While we often dine out as food critics during media dinners, lavished with the best dishes, profuse amounts of wine, and much public relations fuss, the simplicity of being two at a table without fanfare gave us a refreshing moment to connect with each other. No futzing with our iPhones and cameras, hovering over the plates for that perfect Instagrammable shot before actually eating it. (Media dinners do not count as date nights.) The gnocchi, perfectly chewy little pillows of doughy semolina and potato dumplings, doused in a suggestion of butter sauce. This was a small taste (hence appetizer) before the soup and main entrée. The soup arrived hot, nothing fancy, just creamy squash purée with a good balance of spice and flavor to keep my interest in scooping around the edges of the bowl until it was entirely gone. I was pleased that the main course, vegetarian pavé, was given a headline on the menu. The layered pavé was larger than I imagined, with generous portobello mushroom slices between layers of squash and zucchini, sauced in tangy tomato, made cheesy with vegan cheese (I have a peculiar appreciation for Daiya cheese and other vegan cheeses). Underneath layers of well-sauced vegetables, a thick cut of moist polenta cake added a sweet and savory note, just the sort of cozy texture you want in a dish like this. I nearly licked the plate. I could imagine it improved by good French cheese, but the vegan cheese taste and gooey texture worked with the tomato sauce just fine.

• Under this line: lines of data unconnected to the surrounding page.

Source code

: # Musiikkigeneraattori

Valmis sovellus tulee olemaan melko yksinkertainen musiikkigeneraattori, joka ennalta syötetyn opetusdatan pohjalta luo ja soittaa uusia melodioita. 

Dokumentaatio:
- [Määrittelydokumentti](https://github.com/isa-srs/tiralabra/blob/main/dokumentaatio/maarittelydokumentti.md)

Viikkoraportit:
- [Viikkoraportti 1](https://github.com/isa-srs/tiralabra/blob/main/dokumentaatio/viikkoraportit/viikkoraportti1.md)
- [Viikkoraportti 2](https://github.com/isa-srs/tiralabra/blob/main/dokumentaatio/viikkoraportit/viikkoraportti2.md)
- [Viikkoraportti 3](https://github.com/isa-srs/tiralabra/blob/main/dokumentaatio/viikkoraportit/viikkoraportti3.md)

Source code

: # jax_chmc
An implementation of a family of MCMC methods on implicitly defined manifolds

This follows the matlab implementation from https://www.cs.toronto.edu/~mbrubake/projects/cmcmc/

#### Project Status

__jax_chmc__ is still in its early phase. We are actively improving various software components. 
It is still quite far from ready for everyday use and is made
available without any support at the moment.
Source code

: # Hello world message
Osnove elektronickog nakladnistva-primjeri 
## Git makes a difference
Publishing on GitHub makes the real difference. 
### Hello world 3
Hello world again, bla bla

We shared a trio of desserts, and both liked the petit fours-sized pumpkin cheesecake most. So we did that thing where you leave a small bite for the other until one of us takes the whole bite. After dinner, a pot of jasmine tea to share between us as they closed down, but no one asked us to leave even though we were the last ones at a table. It did get colder around ten, which forced us inside to lounge on the long crimson sofa before going back to our cozy little bungalow up the hill. 

I had only previously known Ojai from visits to the now shuttered Wheeler Hot Springs, where a soak in hot mineral spring baths followed by a stroll along the sleepy main street was about all there was to do. But there were many that found creative and spiritual magic in the area. Artist Beatrice Wood and philosopher Krishnamurti felt the geomagnetic vortex energy in Ojai valley and contemplated amongst the jagged beauty of the Topa Topa Mountains. In the 1930’s, director Frank Capra filmed Lost Horizon in Ojai, the location for the film’s Shangri-La valley. Now today’s visitors and residents are responding to the same vibration. Shangri-La, heaven on earth, happy valley.

We plan to return to Ojai to try other restaurants that we noted on our walk, indulge in a little wine tasting, try the coffee and bakery shops, and discover other hotels and inns on another weekend escape.